15.  WAIVER: The failure of either party to enforce at any time any of the provisions of these Terms, irrespective of any previous action or proceedings taken by it, shall in no way be considered (a) to waive such provisions, (b) to affect the validity of these Terms, or (c) to preclude or prejudice the parties from exercising the same or any other rights it may have hereunder.

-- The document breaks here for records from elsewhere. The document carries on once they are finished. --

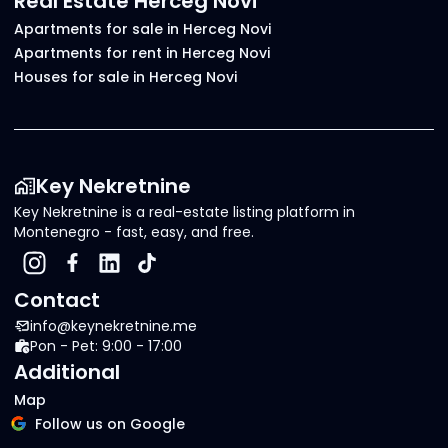
Real Estate Herceg Novi
Apartments for sale in Herceg Novi
Apartments for rent in Herceg Novi
Houses for sale in Herceg Novi
Key Nekretnine
Key Nekretnine is a real-estate listing platform in
Montenegro - fast, easy, and free.
Contact
info@keynekretnine.me
Pon - Pet: 9:00 - 17:00
Additional
Map
Follow us on Google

17.  FORCE MAJEURE: No party shall be liable or responsible to the other party, nor be deemed to have defaulted under or breached these Terms, for any failure or delay in fulfilling or performing any of these Terms, when and to the extent such party’s (the “Impacted Party”) failure or delay is caused by or results from the following force majeure events (“Force Majeure Event(s)”): (a) acts of God; (b) flood, fire, earthquake, epidemic, or explosion; (c) war, invasion, hostilities (whether war is declared or not), terrorist threats or acts, riot or other civil unrest; (d) government order, law, or action; or (e) other similar events beyond the reasonable control of the Impacted Party. The Impacted Party shall give notice within 7 days of the Force Majeure Event to the other party, stating the period of time the occurrence is expected to continue. The Impacted Party shall use diligent efforts to end the failure or delay and ensure the effects of such Force Majeure Event are minimized. The Impacted Party shall resume the performance of its obligations as soon as reasonably practicable after the removal of the cause.

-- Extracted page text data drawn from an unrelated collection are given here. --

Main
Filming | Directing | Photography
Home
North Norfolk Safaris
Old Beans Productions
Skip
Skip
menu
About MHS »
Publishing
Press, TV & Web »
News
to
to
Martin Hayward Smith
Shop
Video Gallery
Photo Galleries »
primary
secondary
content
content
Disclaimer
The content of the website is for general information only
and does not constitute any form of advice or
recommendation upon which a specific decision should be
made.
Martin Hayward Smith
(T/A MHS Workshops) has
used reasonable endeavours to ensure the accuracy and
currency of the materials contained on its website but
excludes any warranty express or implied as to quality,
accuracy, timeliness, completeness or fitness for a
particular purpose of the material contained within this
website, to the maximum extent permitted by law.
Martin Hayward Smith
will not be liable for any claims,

19ENTIRE AGREEMENT; AMENDMENTS: These Terms, together with any PO, constitute the entire agreement between the parties with respect to the matter contained herein and supersedes all prior oral and written representations and agreements. No changes to these Terms or any PO are binding unless it is in writing and signed by one of our authorized representatives.

21. GOVERNING LAW; DISPUTE RESOLUTION: All matters arising out of or relating to these Terms and/or any PO shall be governed by and construed in accordance with the laws of the State of Missouri without giving effect to any choice or conflict of law provision or rule (whether of the State of Missouri or any other jurisdiction) that would cause the application of the laws of any jurisdiction other than those of the State of Missouri. Any legal suit, action or proceeding arising out of or relating to these Terms and/or any PO shall be instituted in the federal courts of the United States of America or the courts of the State of Missouri in each case located in the City of High Ridge and County of Jefferson, and each party irrevocably submits to the exclusive jurisdiction of such courts in any such suit, action or proceeding.

23.  NOTICES: All notices, request, consents, claims, demands, waivers and other communications hereunder (each, a “Notice”) shall be in writing and addressed to the parties at the addresses set forth on the face of the relevant PO or to such other address that may be designated by the receiving party in writing. All Notices shall be delivered by personal delivery, nationally recognized overnight courier (with all fees pre-paid), facsimile (with confirmation of transmission), e-mail, or certified or registered mail (in each case, return receipt requested, postage prepaid). Except as otherwise provided in a PO, a Notice is effective only (a) upon receipt by the receiving party, and (b) if the party giving the Notice has complied with the requirements of this clause.

25.  SURVIVAL: Provisions of these Terms which by their nature should apply beyond their terms will remain in force after any termination or expiration of these Terms, including, but not limited to, clauses: 8 (SETOFF), 9 (WARRANTIES), 10 (INDEMNIFICATION), 16 (CONFIDENTIAL INFORMATION), 21 (GOVERNING LAW; DISPUTE RESOLUTION).